Task requirements =>
In this exercise, every entry is to be transcribed exactly as written.

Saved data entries
^^^^^^^^
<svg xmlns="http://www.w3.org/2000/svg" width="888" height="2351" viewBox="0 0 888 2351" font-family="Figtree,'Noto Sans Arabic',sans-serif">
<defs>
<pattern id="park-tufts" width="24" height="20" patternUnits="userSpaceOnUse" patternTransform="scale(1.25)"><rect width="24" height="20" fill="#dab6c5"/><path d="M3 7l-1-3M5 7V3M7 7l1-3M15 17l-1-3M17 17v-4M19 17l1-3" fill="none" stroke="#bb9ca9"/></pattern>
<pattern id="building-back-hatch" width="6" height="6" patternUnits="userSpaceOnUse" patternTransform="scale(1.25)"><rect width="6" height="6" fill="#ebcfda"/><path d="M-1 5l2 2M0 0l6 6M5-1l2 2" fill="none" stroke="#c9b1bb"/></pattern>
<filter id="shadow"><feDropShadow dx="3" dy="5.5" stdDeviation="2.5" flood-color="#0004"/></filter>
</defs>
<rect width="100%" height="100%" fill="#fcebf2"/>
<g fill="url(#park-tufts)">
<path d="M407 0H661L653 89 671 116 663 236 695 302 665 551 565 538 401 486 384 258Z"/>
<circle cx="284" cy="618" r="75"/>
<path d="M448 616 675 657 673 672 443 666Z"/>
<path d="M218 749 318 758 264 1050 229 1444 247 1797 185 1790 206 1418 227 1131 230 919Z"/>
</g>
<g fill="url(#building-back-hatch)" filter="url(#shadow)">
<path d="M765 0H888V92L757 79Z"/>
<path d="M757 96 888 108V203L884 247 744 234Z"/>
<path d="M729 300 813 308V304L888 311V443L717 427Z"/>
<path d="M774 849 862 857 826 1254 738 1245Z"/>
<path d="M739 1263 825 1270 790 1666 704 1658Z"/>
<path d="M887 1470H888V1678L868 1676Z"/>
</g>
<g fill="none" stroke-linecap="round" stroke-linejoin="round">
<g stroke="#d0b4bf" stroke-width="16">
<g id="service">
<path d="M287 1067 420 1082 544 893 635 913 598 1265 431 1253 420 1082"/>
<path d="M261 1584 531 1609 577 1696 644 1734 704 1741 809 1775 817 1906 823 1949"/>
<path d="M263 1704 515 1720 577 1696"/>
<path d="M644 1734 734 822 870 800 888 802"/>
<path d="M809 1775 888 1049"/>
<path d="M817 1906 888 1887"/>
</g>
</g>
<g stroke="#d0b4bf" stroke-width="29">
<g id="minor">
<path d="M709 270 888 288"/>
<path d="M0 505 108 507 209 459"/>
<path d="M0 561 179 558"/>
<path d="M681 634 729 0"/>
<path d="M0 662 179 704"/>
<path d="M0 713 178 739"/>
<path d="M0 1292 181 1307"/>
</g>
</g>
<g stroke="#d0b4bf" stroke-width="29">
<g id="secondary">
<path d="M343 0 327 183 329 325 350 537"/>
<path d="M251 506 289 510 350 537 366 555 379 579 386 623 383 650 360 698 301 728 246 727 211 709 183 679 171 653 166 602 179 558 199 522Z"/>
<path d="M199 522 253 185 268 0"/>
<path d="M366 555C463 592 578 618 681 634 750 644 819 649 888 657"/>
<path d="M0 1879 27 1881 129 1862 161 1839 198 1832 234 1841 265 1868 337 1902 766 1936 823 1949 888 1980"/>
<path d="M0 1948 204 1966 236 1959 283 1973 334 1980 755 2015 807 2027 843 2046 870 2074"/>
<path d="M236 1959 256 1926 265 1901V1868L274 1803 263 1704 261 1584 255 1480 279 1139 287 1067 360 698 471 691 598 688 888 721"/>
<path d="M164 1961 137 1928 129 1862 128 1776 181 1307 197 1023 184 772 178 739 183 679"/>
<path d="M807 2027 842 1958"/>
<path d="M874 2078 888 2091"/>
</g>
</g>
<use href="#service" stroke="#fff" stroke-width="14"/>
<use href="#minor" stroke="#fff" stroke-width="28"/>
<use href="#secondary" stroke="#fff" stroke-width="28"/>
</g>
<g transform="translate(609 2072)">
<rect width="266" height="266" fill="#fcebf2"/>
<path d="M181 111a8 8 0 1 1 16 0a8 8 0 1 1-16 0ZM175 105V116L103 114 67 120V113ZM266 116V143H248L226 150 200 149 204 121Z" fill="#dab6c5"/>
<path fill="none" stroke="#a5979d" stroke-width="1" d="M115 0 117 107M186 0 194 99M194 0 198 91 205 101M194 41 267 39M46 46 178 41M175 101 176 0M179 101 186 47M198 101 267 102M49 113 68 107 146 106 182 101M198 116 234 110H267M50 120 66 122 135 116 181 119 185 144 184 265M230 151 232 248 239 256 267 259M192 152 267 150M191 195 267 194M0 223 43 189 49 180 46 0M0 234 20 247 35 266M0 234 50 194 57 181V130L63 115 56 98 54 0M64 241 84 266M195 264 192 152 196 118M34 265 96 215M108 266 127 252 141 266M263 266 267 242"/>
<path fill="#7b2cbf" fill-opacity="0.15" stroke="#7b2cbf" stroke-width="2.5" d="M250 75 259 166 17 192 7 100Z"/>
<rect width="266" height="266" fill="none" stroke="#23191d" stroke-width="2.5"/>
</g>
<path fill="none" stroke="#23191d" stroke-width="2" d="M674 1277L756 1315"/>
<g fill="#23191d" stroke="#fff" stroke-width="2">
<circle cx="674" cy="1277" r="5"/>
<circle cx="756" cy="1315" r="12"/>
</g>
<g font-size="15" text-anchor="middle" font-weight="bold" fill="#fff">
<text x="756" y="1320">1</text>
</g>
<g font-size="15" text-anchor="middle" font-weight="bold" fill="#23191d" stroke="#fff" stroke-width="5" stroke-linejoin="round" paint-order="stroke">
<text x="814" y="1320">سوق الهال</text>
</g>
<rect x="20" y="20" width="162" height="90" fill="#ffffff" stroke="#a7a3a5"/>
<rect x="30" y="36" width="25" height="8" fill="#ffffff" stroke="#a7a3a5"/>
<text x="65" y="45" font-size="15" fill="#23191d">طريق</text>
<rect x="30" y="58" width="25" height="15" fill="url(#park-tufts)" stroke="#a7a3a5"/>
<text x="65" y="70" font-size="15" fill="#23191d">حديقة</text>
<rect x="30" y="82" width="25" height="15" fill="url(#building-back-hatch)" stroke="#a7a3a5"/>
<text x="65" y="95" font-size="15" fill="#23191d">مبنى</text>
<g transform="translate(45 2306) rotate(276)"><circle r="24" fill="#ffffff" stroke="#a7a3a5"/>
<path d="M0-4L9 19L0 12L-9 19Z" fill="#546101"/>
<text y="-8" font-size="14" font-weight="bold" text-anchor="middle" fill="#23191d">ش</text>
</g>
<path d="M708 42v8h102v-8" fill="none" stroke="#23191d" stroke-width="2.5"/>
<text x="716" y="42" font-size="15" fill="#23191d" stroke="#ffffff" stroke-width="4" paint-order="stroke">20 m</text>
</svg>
^^^^^^^^
Written reply =>
<svg xmlns="http://www.w3.org/2000/svg" width="888" height="2351" viewBox="0 0 888 2351" font-family="Figtree,'Noto Sans Arabic',sans-serif">
<defs>
<pattern id="park-tufts" width="24" height="20" patternUnits="userSpaceOnUse" patternTransform="scale(1.25)"><rect width="24" height="20" fill="#dab6c5"/><path d="M3 7l-1-3M5 7V3M7 7l1-3M15 17l-1-3M17 17v-4M19 17l1-3" fill="none" stroke="#bb9ca9"/></pattern>
<pattern id="building-back-hatch" width="6" height="6" patternUnits="userSpaceOnUse" patternTransform="scale(1.25)"><rect width="6" height="6" fill="#ebcfda"/><path d="M-1 5l2 2M0 0l6 6M5-1l2 2" fill="none" stroke="#c9b1bb"/></pattern>
<filter id="shadow"><feDropShadow dx="3" dy="5.5" stdDeviation="2.5" flood-color="#0004"/></filter>
</defs>
<rect width="100%" height="100%" fill="#fcebf2"/>
<g fill="url(#park-tufts)">
<path d="M407 0H661L653 89 671 116 663 236 695 302 665 551 565 538 401 486 384 258Z"/>
<circle cx="284" cy="618" r="75"/>
<path d="M448 616 675 657 673 672 443 666Z"/>
<path d="M218 749 318 758 264 1050 229 1444 247 1797 185 1790 206 1418 227 1131 230 919Z"/>
</g>
<g fill="url(#building-back-hatch)" filter="url(#shadow)">
<path d="M765 0H888V92L757 79Z"/>
<path d="M757 96 888 108V203L884 247 744 234Z"/>
<path d="M729 300 813 308V304L888 311V443L717 427Z"/>
<path d="M774 849 862 857 826 1254 738 1245Z"/>
<path d="M739 1263 825 1270 790 1666 704 1658Z"/>
<path d="M887 1470H888V1678L868 1676Z"/>
</g>
<g fill="none" stroke-linecap="round" stroke-linejoin="round">
<g stroke="#d0b4bf" stroke-width="16">
<g id="service">
<path d="M287 1067 420 1082 544 893 635 913 598 1265 431 1253 420 1082"/>
<path d="M261 1584 531 1609 577 1696 644 1734 704 1741 809 1775 817 1906 823 1949"/>
<path d="M263 1704 515 1720 577 1696"/>
<path d="M644 1734 734 822 870 800 888 802"/>
<path d="M809 1775 888 1049"/>
<path d="M817 1906 888 1887"/>
</g>
</g>
<g stroke="#d0b4bf" stroke-width="29">
<g id="minor">
<path d="M709 270 888 288"/>
<path d="M0 505 108 507 209 459"/>
<path d="M0 561 179 558"/>
<path d="M681 634 729 0"/>
<path d="M0 662 179 704"/>
<path d="M0 713 178 739"/>
<path d="M0 1292 181 1307"/>
</g>
</g>
<g stroke="#d0b4bf" stroke-width="29">
<g id="secondary">
<path d="M343 0 327 183 329 325 350 537"/>
<path d="M251 506 289 510 350 537 366 555 379 579 386 623 383 650 360 698 301 728 246 727 211 709 183 679 171 653 166 602 179 558 199 522Z"/>
<path d="M199 522 253 185 268 0"/>
<path d="M366 555C463 592 578 618 681 634 750 644 819 649 888 657"/>
<path d="M0 1879 27 1881 129 1862 161 1839 198 1832 234 1841 265 1868 337 1902 766 1936 823 1949 888 1980"/>
<path d="M0 1948 204 1966 236 1959 283 1973 334 1980 755 2015 807 2027 843 2046 870 2074"/>
<path d="M236 1959 256 1926 265 1901V1868L274 1803 263 1704 261 1584 255 1480 279 1139 287 1067 360 698 471 691 598 688 888 721"/>
<path d="M164 1961 137 1928 129 1862 128 1776 181 1307 197 1023 184 772 178 739 183 679"/>
<path d="M807 2027 842 1958"/>
<path d="M874 2078 888 2091"/>
</g>
</g>
<use href="#service" stroke="#fff" stroke-width="14"/>
<use href="#minor" stroke="#fff" stroke-width="28"/>
<use href="#secondary" stroke="#fff" stroke-width="28"/>
</g>
<g transform="translate(609 2072)">
<rect width="266" height="266" fill="#fcebf2"/>
<path d="M181 111a8 8 0 1 1 16 0a8 8 0 1 1-16 0ZM175 105V116L103 114 67 120V113ZM266 116V143H248L226 150 200 149 204 121Z" fill="#dab6c5"/>
<path fill="none" stroke="#a5979d" stroke-width="1" d="M115 0 117 107M186 0 194 99M194 0 198 91 205 101M194 41 267 39M46 46 178 41M175 101 176 0M179 101 186 47M198 101 267 102M49 113 68 107 146 106 182 101M198 116 234 110H267M50 120 66 122 135 116 181 119 185 144 184 265M230 151 232 248 239 256 267 259M192 152 267 150M191 195 267 194M0 223 43 189 49 180 46 0M0 234 20 247 35 266M0 234 50 194 57 181V130L63 115 56 98 54 0M64 241 84 266M195 264 192 152 196 118M34 265 96 215M108 266 127 252 141 266M263 266 267 242"/>
<path fill="#7b2cbf" fill-opacity="0.15" stroke="#7b2cbf" stroke-width="2.5" d="M250 75 259 166 17 192 7 100Z"/>
<rect width="266" height="266" fill="none" stroke="#23191d" stroke-width="2.5"/>
</g>
<path fill="none" stroke="#23191d" stroke-width="2" d="M674 1277L756 1315"/>
<g fill="#23191d" stroke="#fff" stroke-width="2">
<circle cx="674" cy="1277" r="5"/>
<circle cx="756" cy="1315" r="12"/>
</g>
<g font-size="15" text-anchor="middle" font-weight="bold" fill="#fff">
<text x="756" y="1320">1</text>
</g>
<g font-size="15" text-anchor="middle" font-weight="bold" fill="#23191d" stroke="#fff" stroke-width="5" stroke-linejoin="round" paint-order="stroke">
<text x="814" y="1320">سوق الهال</text>
</g>
<rect x="20" y="20" width="162" height="90" fill="#ffffff" stroke="#a7a3a5"/>
<rect x="30" y="36" width="25" height="8" fill="#ffffff" stroke="#a7a3a5"/>
<text x="65" y="45" font-size="15" fill="#23191d">طريق</text>
<rect x="30" y="58" width="25" height="15" fill="url(#park-tufts)" stroke="#a7a3a5"/>
<text x="65" y="70" font-size="15" fill="#23191d">حديقة</text>
<rect x="30" y="82" width="25" height="15" fill="url(#building-back-hatch)" stroke="#a7a3a5"/>
<text x="65" y="95" font-size="15" fill="#23191d">مبنى</text>
<g transform="translate(45 2306) rotate(276)"><circle r="24" fill="#ffffff" stroke="#a7a3a5"/>
<path d="M0-4L9 19L0 12L-9 19Z" fill="#546101"/>
<text y="-8" font-size="14" font-weight="bold" text-anchor="middle" fill="#23191d">ش</text>
</g>
<path d="M708 42v8h102v-8" fill="none" stroke="#23191d" stroke-width="2.5"/>
<text x="716" y="42" font-size="15" fill="#23191d" stroke="#ffffff" stroke-width="4" paint-order="stroke">20 m</text>
</svg>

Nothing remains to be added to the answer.